Searching for Causes of Financial Instability

Blake LeBaron

International Business School, Brandeis University

May, 2010

The large price gyrations in U.S. equity markets on Thursday, May 6th, were unprecedented, and very interesting. Almost as interesting has been the response of policy makers, and the public. There is a need to find a single human, or maybe machine (human programmed), smoking gun behind the extreme price gyrations that day. The initial rumors about a "fat finger" that input orders is a perfect example of this. We would just love to find some poor individual who simply punched in a few powers of ten incorrectly on the amount of their order. This explanation would have most everyone from Wall Street, to DC, to main street happy. It's easy, concise, and fits our usual desire to have very simple causal explanations. It connects to other simple mental models we like to build in our heads. It also reverberates with many of us as an oops sort of moment we might have in our jobs, but with hugely magnified ramifications. Unfortunately, with several weeks of analysis this explanation does not appear to be the answer. The search continues for a rogue trader, errant computer, or cyber terrorist. I'm afraid we may never find it.

When looking at Thursday's events from a complex systems perspective, one wonders whether this is simply part of the nature of this system that has evolved. There are multiple markets all connected through high speed electronic trading networks. Some of the strategies employed in the trading algorithms could be destabilizing in the right situations. Timing is crucial in many of these markets, and they operate asynchronously with no common control system. Basically, all the pieces are there for a very rich set of aggregate dynamics that are possible in any complex system. This includes sudden phase transitions from relatively stable dynamics into a region of unstable dynamics verging on system collapse. No simple single cause is necessary in this case. The system is capable of doing this on its own. In a nonlinear system of this type it is possible that just the right sequence of order flow might trigger an unstable avalanche of selling or buying activity. For example it could, in theory, be as simple as the appropriate sequence of buy and sell orders. Like opening a safe, in the rare case where the correct numbers come in, the system can be sent into a state with dynamics that are completely different from normal system behavior. No smoking gun would ever be found.

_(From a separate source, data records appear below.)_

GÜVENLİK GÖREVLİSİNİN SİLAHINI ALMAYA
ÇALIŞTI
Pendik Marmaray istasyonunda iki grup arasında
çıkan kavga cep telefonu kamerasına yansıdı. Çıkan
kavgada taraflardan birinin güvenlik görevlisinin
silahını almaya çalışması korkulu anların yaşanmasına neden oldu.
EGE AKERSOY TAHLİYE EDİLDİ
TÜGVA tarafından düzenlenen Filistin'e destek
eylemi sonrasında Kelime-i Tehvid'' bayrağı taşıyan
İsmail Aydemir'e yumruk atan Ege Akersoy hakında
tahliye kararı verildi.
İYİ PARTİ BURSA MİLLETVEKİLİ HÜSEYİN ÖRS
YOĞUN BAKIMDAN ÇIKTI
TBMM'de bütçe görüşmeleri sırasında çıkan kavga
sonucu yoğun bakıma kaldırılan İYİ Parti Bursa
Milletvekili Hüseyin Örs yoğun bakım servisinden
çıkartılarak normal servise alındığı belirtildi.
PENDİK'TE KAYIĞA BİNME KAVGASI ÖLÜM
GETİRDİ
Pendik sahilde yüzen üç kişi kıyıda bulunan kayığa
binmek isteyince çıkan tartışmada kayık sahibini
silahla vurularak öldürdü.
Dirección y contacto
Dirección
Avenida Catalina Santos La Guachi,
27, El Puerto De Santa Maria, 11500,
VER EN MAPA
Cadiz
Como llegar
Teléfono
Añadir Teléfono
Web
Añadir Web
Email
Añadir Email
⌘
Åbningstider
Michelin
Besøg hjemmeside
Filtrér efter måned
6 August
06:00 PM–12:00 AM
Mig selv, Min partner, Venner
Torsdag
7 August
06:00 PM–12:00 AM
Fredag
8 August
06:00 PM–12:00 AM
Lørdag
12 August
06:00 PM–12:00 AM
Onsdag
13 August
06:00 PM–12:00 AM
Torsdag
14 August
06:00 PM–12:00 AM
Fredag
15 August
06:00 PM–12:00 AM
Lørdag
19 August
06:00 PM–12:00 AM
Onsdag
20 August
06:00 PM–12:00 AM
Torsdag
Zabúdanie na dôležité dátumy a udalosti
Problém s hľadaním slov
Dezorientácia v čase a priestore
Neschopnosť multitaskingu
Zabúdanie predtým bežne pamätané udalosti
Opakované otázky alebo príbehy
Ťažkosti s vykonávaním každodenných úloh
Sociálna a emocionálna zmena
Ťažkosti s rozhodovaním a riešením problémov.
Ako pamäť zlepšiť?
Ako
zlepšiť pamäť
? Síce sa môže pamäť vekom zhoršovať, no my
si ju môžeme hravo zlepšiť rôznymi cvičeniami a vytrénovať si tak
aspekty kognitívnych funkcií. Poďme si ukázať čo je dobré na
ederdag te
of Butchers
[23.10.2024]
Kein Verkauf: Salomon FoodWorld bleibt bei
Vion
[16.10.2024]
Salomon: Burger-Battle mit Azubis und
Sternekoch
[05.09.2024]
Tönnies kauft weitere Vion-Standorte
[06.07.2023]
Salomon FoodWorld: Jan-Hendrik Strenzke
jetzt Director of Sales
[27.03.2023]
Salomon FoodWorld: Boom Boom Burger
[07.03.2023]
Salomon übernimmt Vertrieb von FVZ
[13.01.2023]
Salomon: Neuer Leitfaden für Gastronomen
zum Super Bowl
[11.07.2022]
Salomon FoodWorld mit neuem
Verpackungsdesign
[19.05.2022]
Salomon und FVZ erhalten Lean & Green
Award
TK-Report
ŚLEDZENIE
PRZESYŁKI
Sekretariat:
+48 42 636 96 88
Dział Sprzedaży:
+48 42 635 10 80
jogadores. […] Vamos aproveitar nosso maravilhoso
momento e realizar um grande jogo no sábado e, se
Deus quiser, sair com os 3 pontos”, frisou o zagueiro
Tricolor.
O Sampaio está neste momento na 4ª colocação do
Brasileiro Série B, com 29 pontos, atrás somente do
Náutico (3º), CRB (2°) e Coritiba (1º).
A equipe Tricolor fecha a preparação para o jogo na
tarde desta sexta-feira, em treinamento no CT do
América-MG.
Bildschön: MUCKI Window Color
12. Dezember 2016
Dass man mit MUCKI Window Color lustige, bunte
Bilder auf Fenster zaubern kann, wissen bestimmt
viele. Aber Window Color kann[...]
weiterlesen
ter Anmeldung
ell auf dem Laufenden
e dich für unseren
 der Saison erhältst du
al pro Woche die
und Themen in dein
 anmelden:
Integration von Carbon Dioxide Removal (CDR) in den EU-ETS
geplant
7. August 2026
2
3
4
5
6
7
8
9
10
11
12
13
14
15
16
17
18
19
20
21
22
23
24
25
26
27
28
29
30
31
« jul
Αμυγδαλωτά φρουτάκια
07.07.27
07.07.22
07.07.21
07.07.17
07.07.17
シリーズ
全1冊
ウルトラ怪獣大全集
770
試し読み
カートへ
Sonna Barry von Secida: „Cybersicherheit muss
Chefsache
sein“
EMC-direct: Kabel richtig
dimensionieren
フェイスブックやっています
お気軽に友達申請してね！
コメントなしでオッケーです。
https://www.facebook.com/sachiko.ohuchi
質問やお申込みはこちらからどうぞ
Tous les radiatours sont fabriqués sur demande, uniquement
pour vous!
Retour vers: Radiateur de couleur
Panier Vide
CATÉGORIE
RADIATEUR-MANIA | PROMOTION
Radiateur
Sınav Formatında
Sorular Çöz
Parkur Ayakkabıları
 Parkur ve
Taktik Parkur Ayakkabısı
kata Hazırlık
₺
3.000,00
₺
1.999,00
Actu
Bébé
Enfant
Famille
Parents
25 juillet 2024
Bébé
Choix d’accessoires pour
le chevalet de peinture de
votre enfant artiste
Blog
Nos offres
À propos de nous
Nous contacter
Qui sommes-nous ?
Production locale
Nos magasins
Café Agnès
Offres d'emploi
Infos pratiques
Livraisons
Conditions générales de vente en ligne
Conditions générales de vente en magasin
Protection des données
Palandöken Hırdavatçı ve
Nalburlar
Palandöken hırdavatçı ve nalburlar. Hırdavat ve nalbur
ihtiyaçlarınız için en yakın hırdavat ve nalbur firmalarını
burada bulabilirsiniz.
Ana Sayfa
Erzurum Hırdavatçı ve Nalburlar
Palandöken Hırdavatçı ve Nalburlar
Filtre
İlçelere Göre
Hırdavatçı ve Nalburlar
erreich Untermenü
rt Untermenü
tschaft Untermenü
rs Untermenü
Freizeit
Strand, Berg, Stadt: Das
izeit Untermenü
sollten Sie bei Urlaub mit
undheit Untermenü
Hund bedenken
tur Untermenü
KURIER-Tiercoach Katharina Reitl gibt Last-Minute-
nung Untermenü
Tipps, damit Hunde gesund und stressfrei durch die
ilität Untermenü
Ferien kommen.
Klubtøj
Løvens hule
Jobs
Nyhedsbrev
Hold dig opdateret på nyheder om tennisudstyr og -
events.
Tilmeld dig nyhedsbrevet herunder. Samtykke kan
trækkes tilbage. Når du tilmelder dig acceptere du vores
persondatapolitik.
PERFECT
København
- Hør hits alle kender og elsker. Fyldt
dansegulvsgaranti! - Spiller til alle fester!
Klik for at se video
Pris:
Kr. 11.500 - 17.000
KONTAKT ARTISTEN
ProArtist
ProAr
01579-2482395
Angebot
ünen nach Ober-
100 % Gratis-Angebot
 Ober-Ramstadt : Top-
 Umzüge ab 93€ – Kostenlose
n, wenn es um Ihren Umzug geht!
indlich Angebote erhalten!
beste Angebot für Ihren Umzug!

It seems a little unsettling to throw up ones arms and say, we just don't understand these systems. I think we will eventually see patterns. One is that liquidity providers, both human and machine, tend to have similar and important stabilizing strategies. Their objective is to assess what they view as the current true valuation for a security, and they will sell or buy as trading moves above or below this price point. Their problem is that no one knows what this value is. As market volatility, or general uncertainty, increases they may back off on their position, or disengage completely from the market. An example of this would be machine traders hitting the off switch on their trading systems, or in 1987 NASDAQ dealers taking their phones of the hook. This leaves a market dominated by trend following, or momentum traders. If left to their own devices they have to be destabilizing, and will drive the price to extremes. This basic interaction between stabilizing and destabilizing strategies is key to understanding market dynamics.

Without a better understanding of the dynamics of these large asynchronous markets with multiple trading platforms we will often be left looking for smoking guns when there are none to be found. Hopefully, in the future we may have better tools to add to this discussion. It will be interesting if policy makers and the general public find the answers from these models acceptable or not.